*Dataset*
↓

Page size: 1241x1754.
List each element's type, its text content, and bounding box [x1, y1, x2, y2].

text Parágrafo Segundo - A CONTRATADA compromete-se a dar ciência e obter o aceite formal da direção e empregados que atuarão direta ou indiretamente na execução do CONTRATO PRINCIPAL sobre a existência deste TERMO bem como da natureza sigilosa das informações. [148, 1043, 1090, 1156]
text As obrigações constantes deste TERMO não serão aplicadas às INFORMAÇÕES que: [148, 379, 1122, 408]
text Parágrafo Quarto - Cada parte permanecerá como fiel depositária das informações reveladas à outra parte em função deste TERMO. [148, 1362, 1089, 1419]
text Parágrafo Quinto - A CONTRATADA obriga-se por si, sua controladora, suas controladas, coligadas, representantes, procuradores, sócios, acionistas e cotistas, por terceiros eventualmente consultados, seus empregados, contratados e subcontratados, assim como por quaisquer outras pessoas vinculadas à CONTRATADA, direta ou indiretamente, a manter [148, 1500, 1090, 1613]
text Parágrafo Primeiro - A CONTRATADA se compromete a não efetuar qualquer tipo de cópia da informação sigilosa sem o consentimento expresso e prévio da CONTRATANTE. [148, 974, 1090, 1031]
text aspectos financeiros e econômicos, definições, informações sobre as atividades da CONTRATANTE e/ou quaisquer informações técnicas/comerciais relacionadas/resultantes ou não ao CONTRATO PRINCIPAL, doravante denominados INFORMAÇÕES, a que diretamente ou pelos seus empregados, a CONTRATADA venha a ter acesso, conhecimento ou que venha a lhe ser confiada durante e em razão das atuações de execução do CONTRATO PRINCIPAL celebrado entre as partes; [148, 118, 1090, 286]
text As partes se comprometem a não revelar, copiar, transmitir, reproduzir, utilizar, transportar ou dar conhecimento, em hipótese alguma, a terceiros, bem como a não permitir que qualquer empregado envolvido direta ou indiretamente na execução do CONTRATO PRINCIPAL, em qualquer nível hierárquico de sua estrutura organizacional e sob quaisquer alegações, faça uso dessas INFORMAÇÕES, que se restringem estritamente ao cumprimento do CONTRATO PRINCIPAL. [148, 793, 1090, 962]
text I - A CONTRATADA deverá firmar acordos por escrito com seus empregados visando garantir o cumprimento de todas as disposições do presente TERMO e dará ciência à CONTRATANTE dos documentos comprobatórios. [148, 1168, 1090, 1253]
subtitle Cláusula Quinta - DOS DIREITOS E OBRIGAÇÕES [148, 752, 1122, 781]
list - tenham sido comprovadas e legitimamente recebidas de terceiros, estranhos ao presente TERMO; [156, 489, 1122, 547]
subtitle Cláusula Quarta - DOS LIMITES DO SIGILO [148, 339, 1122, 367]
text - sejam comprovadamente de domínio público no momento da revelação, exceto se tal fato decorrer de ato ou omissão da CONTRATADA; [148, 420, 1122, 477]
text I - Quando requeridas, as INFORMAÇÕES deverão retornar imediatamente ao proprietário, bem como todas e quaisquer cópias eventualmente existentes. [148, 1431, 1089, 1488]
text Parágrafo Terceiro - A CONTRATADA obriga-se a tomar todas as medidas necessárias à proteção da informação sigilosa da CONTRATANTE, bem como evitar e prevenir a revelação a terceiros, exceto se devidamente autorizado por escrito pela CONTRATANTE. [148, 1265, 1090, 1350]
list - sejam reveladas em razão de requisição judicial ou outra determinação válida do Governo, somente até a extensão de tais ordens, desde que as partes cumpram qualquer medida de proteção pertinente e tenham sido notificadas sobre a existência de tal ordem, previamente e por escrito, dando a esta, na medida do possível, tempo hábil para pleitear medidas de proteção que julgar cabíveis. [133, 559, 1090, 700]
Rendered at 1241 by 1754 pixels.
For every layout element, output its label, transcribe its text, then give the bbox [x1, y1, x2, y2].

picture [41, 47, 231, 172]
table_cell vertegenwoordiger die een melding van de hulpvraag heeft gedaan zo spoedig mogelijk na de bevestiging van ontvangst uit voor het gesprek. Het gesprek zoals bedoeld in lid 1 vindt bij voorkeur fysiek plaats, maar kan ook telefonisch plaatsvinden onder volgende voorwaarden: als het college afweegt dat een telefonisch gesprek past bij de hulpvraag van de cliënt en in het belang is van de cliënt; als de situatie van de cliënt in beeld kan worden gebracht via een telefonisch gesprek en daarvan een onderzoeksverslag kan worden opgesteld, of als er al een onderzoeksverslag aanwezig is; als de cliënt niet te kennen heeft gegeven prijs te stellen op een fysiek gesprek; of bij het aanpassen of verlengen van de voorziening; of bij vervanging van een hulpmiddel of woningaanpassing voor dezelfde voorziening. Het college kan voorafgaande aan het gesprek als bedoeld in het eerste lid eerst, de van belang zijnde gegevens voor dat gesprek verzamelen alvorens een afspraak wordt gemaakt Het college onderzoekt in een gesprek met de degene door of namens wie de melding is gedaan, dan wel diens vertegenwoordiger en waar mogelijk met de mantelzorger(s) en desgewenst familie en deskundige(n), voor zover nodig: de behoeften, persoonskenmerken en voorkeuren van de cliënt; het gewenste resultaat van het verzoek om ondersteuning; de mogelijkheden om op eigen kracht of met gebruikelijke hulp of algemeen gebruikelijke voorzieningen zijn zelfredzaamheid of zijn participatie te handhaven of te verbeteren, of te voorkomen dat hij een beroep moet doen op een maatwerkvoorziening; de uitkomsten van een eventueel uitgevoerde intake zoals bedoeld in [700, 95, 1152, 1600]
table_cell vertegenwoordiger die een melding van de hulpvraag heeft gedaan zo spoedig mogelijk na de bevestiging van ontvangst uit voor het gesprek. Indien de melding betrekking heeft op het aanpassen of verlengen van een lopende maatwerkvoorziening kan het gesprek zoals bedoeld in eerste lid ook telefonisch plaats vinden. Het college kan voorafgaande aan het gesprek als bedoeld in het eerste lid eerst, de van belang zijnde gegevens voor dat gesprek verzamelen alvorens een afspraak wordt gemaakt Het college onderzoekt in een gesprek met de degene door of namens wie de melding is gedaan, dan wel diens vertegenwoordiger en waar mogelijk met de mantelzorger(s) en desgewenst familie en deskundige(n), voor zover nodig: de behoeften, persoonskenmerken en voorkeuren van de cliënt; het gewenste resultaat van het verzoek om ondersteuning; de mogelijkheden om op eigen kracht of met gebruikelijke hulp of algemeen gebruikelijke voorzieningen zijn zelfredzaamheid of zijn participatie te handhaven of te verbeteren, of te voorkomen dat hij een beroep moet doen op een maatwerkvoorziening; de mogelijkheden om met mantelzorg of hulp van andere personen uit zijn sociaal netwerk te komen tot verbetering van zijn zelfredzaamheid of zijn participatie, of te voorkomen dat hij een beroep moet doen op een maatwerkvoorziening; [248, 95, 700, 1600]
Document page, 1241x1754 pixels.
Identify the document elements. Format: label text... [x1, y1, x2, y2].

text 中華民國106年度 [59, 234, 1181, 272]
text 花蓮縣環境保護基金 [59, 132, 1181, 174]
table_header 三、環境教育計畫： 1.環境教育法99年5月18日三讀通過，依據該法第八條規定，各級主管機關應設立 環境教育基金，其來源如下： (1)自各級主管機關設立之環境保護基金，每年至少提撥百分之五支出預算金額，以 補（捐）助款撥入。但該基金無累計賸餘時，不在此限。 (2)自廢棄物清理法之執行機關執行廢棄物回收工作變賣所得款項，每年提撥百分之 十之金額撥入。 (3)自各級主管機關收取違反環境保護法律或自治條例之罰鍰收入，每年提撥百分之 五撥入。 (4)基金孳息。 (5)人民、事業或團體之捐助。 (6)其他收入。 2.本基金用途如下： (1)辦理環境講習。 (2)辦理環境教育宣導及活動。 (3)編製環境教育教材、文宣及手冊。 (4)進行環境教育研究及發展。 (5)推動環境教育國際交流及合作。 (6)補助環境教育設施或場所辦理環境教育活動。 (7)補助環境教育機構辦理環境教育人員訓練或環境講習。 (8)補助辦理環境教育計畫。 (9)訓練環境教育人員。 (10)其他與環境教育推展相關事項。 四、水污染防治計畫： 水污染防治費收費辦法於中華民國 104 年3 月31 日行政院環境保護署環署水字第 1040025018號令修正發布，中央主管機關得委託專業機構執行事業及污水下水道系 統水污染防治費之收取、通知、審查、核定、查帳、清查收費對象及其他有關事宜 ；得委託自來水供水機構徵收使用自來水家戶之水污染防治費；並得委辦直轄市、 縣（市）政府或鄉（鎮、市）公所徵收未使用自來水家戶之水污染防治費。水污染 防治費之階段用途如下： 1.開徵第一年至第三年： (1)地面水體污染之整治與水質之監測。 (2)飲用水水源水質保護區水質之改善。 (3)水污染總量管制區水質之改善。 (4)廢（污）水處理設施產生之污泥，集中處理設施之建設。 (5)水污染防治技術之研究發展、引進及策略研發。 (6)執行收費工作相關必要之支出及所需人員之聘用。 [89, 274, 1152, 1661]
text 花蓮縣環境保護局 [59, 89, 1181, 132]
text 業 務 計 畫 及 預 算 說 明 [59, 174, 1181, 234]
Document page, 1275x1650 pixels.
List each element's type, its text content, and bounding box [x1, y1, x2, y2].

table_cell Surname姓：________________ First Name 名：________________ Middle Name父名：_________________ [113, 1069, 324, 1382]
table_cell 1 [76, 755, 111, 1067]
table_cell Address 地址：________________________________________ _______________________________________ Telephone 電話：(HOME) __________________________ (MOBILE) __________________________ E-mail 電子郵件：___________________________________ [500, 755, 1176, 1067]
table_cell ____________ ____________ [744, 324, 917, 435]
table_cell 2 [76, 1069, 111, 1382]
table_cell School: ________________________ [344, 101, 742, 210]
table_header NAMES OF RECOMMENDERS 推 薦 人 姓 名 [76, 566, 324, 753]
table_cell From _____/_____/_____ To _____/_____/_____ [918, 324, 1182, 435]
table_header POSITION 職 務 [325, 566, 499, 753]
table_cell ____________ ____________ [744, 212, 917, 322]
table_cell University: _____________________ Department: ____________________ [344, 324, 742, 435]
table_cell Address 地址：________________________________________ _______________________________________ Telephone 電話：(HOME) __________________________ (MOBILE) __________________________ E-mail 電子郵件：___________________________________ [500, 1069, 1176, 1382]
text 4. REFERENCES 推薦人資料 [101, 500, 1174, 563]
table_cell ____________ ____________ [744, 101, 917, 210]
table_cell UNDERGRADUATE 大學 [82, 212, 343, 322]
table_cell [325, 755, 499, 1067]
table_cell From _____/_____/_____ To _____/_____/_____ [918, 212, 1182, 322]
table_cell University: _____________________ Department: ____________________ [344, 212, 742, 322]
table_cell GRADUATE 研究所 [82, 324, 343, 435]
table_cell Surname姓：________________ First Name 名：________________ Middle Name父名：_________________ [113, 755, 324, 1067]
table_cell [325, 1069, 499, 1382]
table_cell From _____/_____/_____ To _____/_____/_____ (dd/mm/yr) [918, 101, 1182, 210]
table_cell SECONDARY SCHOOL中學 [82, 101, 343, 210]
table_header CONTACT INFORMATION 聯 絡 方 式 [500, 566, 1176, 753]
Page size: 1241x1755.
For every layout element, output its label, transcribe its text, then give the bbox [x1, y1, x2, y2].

↑

*Written request*
Rewrite the records between the lines holding "1069, 324, 1382]" and "table_cell ____________ ____________ [744, 212, 917, 322]", inclusive, changing "Telephone" to "Phone" and leaving everything else unchanged. Give only those lines.

*Reply*
table_cell Surname姓：________________ First Name 名：________________ Middle Name父名：_________________ [113, 1069, 324, 1382]
table_cell 1 [76, 755, 111, 1067]
table_cell Address 地址：________________________________________ _______________________________________ Phone 電話：(HOME) __________________________ (MOBILE) __________________________ E-mail 電子郵件：___________________________________ [500, 755, 1176, 1067]
table_cell ____________ ____________ [744, 324, 917, 435]
table_cell 2 [76, 1069, 111, 1382]
table_cell School: ________________________ [344, 101, 742, 210]
table_header NAMES OF RECOMMENDERS 推 薦 人 姓 名 [76, 566, 324, 753]
table_cell From _____/_____/_____ To _____/_____/_____ [918, 324, 1182, 435]
table_header POSITION 職 務 [325, 566, 499, 753]
table_cell ____________ ____________ [744, 212, 917, 322]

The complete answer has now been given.